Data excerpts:

┄┄┄┄┄┄┄┄┄┄

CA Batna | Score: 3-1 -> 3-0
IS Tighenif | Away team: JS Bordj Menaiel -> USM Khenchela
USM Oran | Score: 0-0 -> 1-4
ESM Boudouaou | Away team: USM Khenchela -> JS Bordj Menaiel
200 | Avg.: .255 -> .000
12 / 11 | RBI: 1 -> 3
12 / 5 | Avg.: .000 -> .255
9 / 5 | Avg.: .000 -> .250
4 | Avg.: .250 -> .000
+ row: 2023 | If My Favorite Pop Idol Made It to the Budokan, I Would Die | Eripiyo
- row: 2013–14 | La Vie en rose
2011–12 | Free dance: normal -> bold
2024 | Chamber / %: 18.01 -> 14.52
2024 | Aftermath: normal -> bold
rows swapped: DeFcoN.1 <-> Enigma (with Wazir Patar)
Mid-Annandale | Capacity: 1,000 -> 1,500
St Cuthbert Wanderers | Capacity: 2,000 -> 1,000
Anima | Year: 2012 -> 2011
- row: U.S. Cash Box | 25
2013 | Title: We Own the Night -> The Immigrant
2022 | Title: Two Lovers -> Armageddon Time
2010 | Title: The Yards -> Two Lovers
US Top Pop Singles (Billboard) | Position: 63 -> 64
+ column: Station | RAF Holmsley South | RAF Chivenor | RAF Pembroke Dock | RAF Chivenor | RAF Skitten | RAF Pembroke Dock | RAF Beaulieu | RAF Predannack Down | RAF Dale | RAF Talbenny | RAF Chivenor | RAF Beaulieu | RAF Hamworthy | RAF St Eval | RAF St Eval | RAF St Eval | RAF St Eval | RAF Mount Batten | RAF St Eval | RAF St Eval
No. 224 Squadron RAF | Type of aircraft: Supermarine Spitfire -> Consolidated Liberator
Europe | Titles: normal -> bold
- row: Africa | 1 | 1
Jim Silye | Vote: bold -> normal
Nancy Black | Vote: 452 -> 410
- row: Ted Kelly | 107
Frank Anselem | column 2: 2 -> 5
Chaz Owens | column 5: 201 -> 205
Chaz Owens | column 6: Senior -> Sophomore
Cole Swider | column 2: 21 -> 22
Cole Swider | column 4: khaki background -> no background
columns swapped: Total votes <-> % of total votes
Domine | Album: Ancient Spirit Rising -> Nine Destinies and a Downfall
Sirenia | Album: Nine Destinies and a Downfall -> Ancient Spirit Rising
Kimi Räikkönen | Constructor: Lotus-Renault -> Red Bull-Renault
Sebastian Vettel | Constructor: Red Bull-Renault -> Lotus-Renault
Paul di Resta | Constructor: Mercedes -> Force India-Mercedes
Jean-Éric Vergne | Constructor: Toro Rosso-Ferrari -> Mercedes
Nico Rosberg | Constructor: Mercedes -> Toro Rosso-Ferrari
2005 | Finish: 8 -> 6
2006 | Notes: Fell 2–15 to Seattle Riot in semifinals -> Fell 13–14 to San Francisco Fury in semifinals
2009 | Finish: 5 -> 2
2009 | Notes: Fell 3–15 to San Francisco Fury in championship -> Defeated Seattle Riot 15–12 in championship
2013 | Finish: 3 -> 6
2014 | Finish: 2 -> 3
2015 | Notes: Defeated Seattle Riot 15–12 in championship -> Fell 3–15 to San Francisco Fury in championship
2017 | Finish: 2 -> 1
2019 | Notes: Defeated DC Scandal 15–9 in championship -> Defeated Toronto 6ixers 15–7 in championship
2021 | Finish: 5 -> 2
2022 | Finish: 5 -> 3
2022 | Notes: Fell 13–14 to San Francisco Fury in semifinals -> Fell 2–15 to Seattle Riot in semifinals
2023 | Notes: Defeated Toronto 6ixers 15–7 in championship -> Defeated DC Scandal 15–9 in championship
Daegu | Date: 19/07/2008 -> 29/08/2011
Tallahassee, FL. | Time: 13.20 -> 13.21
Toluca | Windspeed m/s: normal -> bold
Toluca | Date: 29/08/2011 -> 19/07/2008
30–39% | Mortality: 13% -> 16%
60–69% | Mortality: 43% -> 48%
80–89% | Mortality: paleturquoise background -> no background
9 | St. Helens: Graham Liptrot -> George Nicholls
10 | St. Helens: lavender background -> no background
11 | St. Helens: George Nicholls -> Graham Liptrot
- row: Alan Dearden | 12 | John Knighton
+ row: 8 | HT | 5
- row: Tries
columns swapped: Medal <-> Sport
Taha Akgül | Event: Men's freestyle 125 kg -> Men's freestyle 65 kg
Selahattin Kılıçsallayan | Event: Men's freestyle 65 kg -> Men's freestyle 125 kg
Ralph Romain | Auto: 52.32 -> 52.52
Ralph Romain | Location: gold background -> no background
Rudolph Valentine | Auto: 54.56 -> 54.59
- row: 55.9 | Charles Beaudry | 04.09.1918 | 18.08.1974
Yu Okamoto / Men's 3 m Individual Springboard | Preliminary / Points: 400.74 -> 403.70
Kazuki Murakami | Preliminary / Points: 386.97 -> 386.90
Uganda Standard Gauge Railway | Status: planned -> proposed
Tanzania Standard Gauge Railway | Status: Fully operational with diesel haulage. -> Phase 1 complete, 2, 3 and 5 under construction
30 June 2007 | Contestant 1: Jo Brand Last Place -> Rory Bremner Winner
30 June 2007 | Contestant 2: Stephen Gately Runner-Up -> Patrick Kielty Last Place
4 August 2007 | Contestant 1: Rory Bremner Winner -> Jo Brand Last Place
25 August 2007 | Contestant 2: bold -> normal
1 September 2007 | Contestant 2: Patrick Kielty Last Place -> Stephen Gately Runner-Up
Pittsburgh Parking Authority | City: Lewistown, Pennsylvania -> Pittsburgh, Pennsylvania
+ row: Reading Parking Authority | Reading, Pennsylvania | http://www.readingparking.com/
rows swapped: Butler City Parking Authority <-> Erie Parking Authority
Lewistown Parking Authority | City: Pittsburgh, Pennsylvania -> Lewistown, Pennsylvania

┄┄┄┄┄┄┄┄┄┄

Copy every one of the records above without changing a single character.

CA Batna | Score: 3-1 -> 3-0
IS Tighenif | Away team: JS Bordj Menaiel -> USM Khenchela
USM Oran | Score: 0-0 -> 1-4
ESM Boudouaou | Away team: USM Khenchela -> JS Bordj Menaiel
200 | Avg.: .255 -> .000
12 / 11 | RBI: 1 -> 3
12 / 5 | Avg.: .000 -> .255
9 / 5 | Avg.: .000 -> .250
4 | Avg.: .250 -> .000
+ row: 2023 | If My Favorite Pop Idol Made It to the Budokan, I Would Die | Eripiyo
- row: 2013–14 | La Vie en rose
2011–12 | Free dance: normal -> bold
2024 | Chamber / %: 18.01 -> 14.52
2024 | Aftermath: normal -> bold
rows swapped: DeFcoN.1 <-> Enigma (with Wazir Patar)
Mid-Annandale | Capacity: 1,000 -> 1,500
St Cuthbert Wanderers | Capacity: 2,000 -> 1,000
Anima | Year: 2012 -> 2011
- row: U.S. Cash Box | 25
2013 | Title: We Own the Night -> The Immigrant
2022 | Title: Two Lovers -> Armageddon Time
2010 | Title: The Yards -> Two Lovers
US Top Pop Singles (Billboard) | Position: 63 -> 64
+ column: Station | RAF Holmsley South | RAF Chivenor | RAF Pembroke Dock | RAF Chivenor | RAF Skitten | RAF Pembroke Dock | RAF Beaulieu | RAF Predannack Down | RAF Dale | RAF Talbenny | RAF Chivenor | RAF Beaulieu | RAF Hamworthy | RAF St Eval | RAF St Eval | RAF St Eval | RAF St Eval | RAF Mount Batten | RAF St Eval | RAF St Eval
No. 224 Squadron RAF | Type of aircraft: Supermarine Spitfire -> Consolidated Liberator
Europe | Titles: normal -> bold
- row: Africa | 1 | 1
Jim Silye | Vote: bold -> normal
Nancy Black | Vote: 452 -> 410
- row: Ted Kelly | 107
Frank Anselem | column 2: 2 -> 5
Chaz Owens | column 5: 201 -> 205
Chaz Owens | column 6: Senior -> Sophomore
Cole Swider | column 2: 21 -> 22
Cole Swider | column 4: khaki background -> no background
columns swapped: Total votes <-> % of total votes
Domine | Album: Ancient Spirit Rising -> Nine Destinies and a Downfall
Sirenia | Album: Nine Destinies and a Downfall -> Ancient Spirit Rising
Kimi Räikkönen | Constructor: Lotus-Renault -> Red Bull-Renault
Sebastian Vettel | Constructor: Red Bull-Renault -> Lotus-Renault
Paul di Resta | Constructor: Mercedes -> Force India-Mercedes
Jean-Éric Vergne | Constructor: Toro Rosso-Ferrari -> Mercedes
Nico Rosberg | Constructor: Mercedes -> Toro Rosso-Ferrari
2005 | Finish: 8 -> 6
2006 | Notes: Fell 2–15 to Seattle Riot in semifinals -> Fell 13–14 to San Francisco Fury in semifinals
2009 | Finish: 5 -> 2
2009 | Notes: Fell 3–15 to San Francisco Fury in championship -> Defeated Seattle Riot 15–12 in championship
2013 | Finish: 3 -> 6
2014 | Finish: 2 -> 3
2015 | Notes: Defeated Seattle Riot 15–12 in championship -> Fell 3–15 to San Francisco Fury in championship
2017 | Finish: 2 -> 1
2019 | Notes: Defeated DC Scandal 15–9 in championship -> Defeated Toronto 6ixers 15–7 in championship
2021 | Finish: 5 -> 2
2022 | Finish: 5 -> 3
2022 | Notes: Fell 13–14 to San Francisco Fury in semifinals -> Fell 2–15 to Seattle Riot in semifinals
2023 | Notes: Defeated Toronto 6ixers 15–7 in championship -> Defeated DC Scandal 15–9 in championship
Daegu | Date: 19/07/2008 -> 29/08/2011
Tallahassee, FL. | Time: 13.20 -> 13.21
Toluca | Windspeed m/s: normal -> bold
Toluca | Date: 29/08/2011 -> 19/07/2008
30–39% | Mortality: 13% -> 16%
60–69% | Mortality: 43% -> 48%
80–89% | Mortality: paleturquoise background -> no background
9 | St. Helens: Graham Liptrot -> George Nicholls
10 | St. Helens: lavender background -> no background
11 | St. Helens: George Nicholls -> Graham Liptrot
- row: Alan Dearden | 12 | John Knighton
+ row: 8 | HT | 5
- row: Tries
columns swapped: Medal <-> Sport
Taha Akgül | Event: Men's freestyle 125 kg -> Men's freestyle 65 kg
Selahattin Kılıçsallayan | Event: Men's freestyle 65 kg -> Men's freestyle 125 kg
Ralph Romain | Auto: 52.32 -> 52.52
Ralph Romain | Location: gold background -> no background
Rudolph Valentine | Auto: 54.56 -> 54.59
- row: 55.9 | Charles Beaudry | 04.09.1918 | 18.08.1974
Yu Okamoto / Men's 3 m Individual Springboard | Preliminary / Points: 400.74 -> 403.70
Kazuki Murakami | Preliminary / Points: 386.97 -> 386.90
Uganda Standard Gauge Railway | Status: planned -> proposed
Tanzania Standard Gauge Railway | Status: Fully operational with diesel haulage. -> Phase 1 complete, 2, 3 and 5 under construction
30 June 2007 | Contestant 1: Jo Brand Last Place -> Rory Bremner Winner
30 June 2007 | Contestant 2: Stephen Gately Runner-Up -> Patrick Kielty Last Place
4 August 2007 | Contestant 1: Rory Bremner Winner -> Jo Brand Last Place
25 August 2007 | Contestant 2: bold -> normal
1 September 2007 | Contestant 2: Patrick Kielty Last Place -> Stephen Gately Runner-Up
Pittsburgh Parking Authority | City: Lewistown, Pennsylvania -> Pittsburgh, Pennsylvania
+ row: Reading Parking Authority | Reading, Pennsylvania | http://www.readingparking.com/
rows swapped: Butler City Parking Authority <-> Erie Parking Authority
Lewistown Parking Authority | City: Pittsburgh, Pennsylvania -> Lewistown, Pennsylvania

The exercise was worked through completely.